2 March 2006,Margaret K. McElderry Books
Sam Robbins is a child in London in 1805 when he goes to live with an uncle to learn to make rope to help the war effort, but the two get press ganged and end up on Lord Nelson's ship. His story concerns life on the ship and all of its privations, and well as the battles in which the ship participates. Alternately, we get the story of Molly, who moves to the States against her will when her mother marries an American. At an antique shop, she finds a scrap of cloth that is a piece of a flag that flew over Sam's ship. She finds out a little more about it, and when her mother takes her back to England to visit, she and her grandfather go see the ship, and due to her epilepsy, she manages to travel back in time and meet Sam.

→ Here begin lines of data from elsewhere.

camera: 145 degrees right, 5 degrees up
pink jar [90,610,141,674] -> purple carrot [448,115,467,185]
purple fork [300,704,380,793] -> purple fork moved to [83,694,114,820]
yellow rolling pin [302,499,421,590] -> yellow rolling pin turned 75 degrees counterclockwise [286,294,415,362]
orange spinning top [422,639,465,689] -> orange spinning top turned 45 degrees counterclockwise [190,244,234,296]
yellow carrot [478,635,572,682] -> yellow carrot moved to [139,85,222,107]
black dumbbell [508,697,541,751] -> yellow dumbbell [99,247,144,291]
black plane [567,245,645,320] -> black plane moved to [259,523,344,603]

Strengths: I really liked each story separately, and loved when Molly went back to London and visited one of her favorite places-- Kensington Palace gardens. That's my happy place, too. The parts about Sam reminded of me of Dowswell's Powder Monkey series.
Weaknesses: The time travel and the coincidences of Molly finding the book with the scrap in it were unconvincing, and came much too late in the book. The time travel by epilepsy was also done in Sherburne's Why Have the Birds Stopped Singing? but makes less sense here.

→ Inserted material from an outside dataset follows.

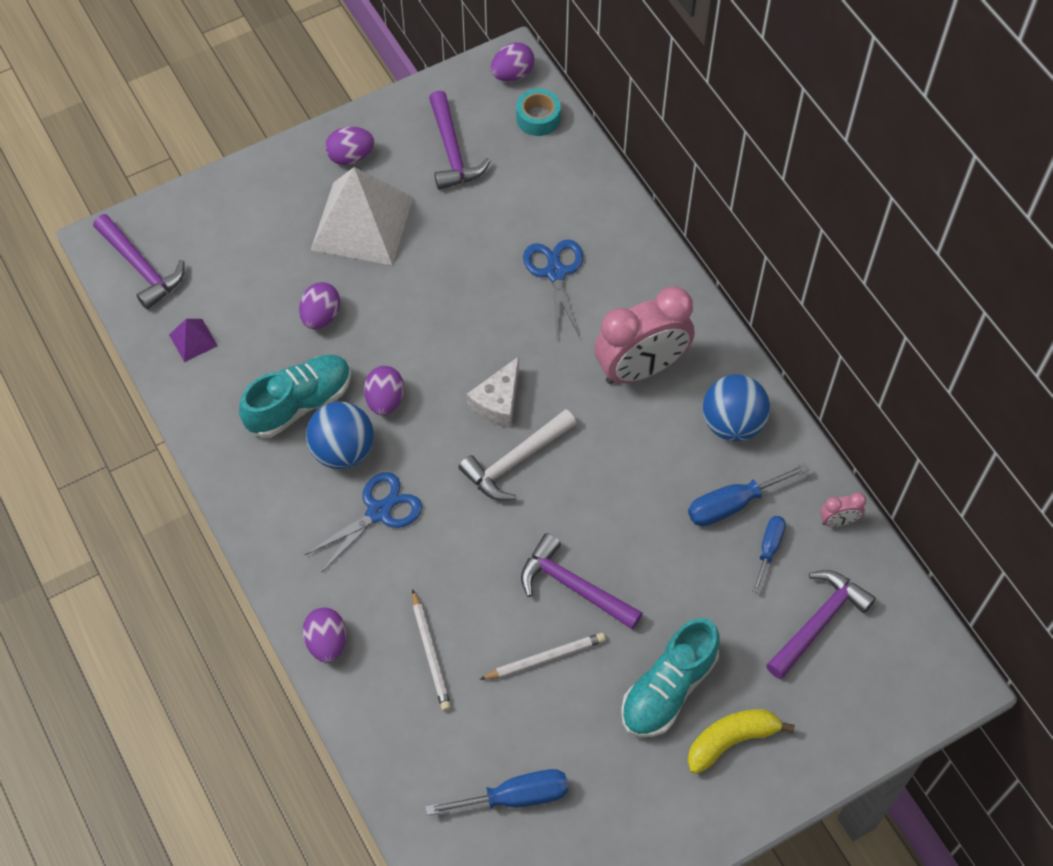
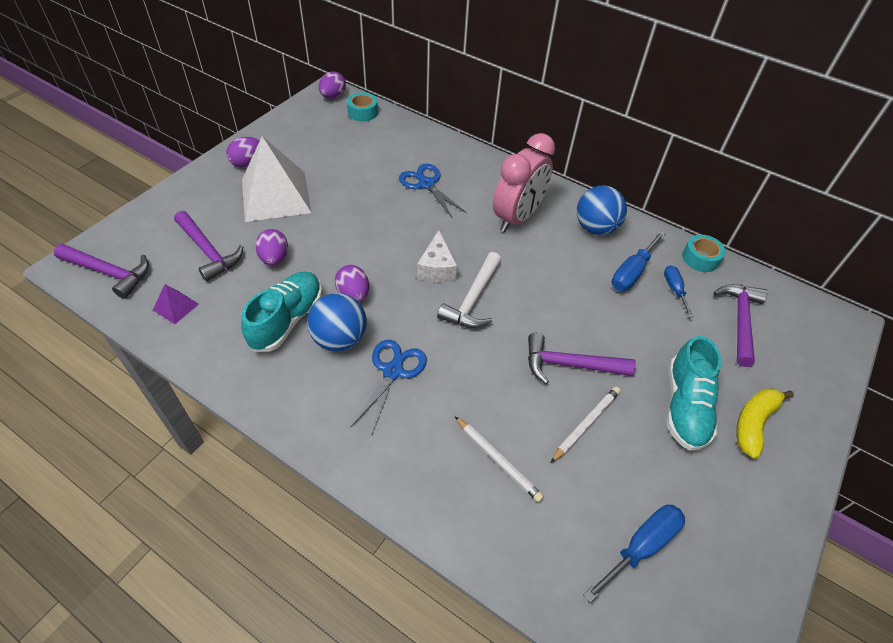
camera: 30 degrees left, 10 degrees down
purple egg [302,608,346,663] -> none
purple hammer [429,90,490,190] -> purple hammer moved to [174,211,243,281]
pink clock [820,492,866,527] -> turquoise tape [682,235,725,272]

Verrico, Susan. Privateer's Apprentice
1 September 2012, Peachtree Publishers
Hardcover copy from YABC and reviewed there.
Jameson's parents mother and printer father die in the early 1700s, and after a bit of living rough he is auctioned off for stealing bread. The baker who ran him in purchases him as a helper in the bakery. At least there Jameson has food and clothing, but he is soon taken off the street by sailors from a privateering ship. The ship, under the command of the infamous Attack Jack, is in the service of Queen Anne, working to map the New World so that England can claim territory there. Life on board a ship during this time was unpleasant, and the book is filled with details of weevils in the flour, horrible wounds, and storms at sea. Despite having been press ganged onto the ship, Jameson eventually makes friends with the other sailors and ends up being a valuable crew member.
Strengths: I just had an 8th grade history class assigned to read a book set during this time period, and this would be a good one, since one of the assignments is to discuss events in the book and research what was really happening at the time. The life of a sailor was pretty gross, and middle school students love that sort of thing. This was a serviceable story set during this time period.
Weaknesses: This is a fairly slim volume, so there is no reason for the lines to be so closely spaced and the page margins to be so small. This may seem like a petty complaint, but when middle grade students pick up books, they care deeply about the white space on the page and will put books down if the text is too dense. I was hoping for more fighting at sea and was disappointed that most of the sailor's time was spent living on board.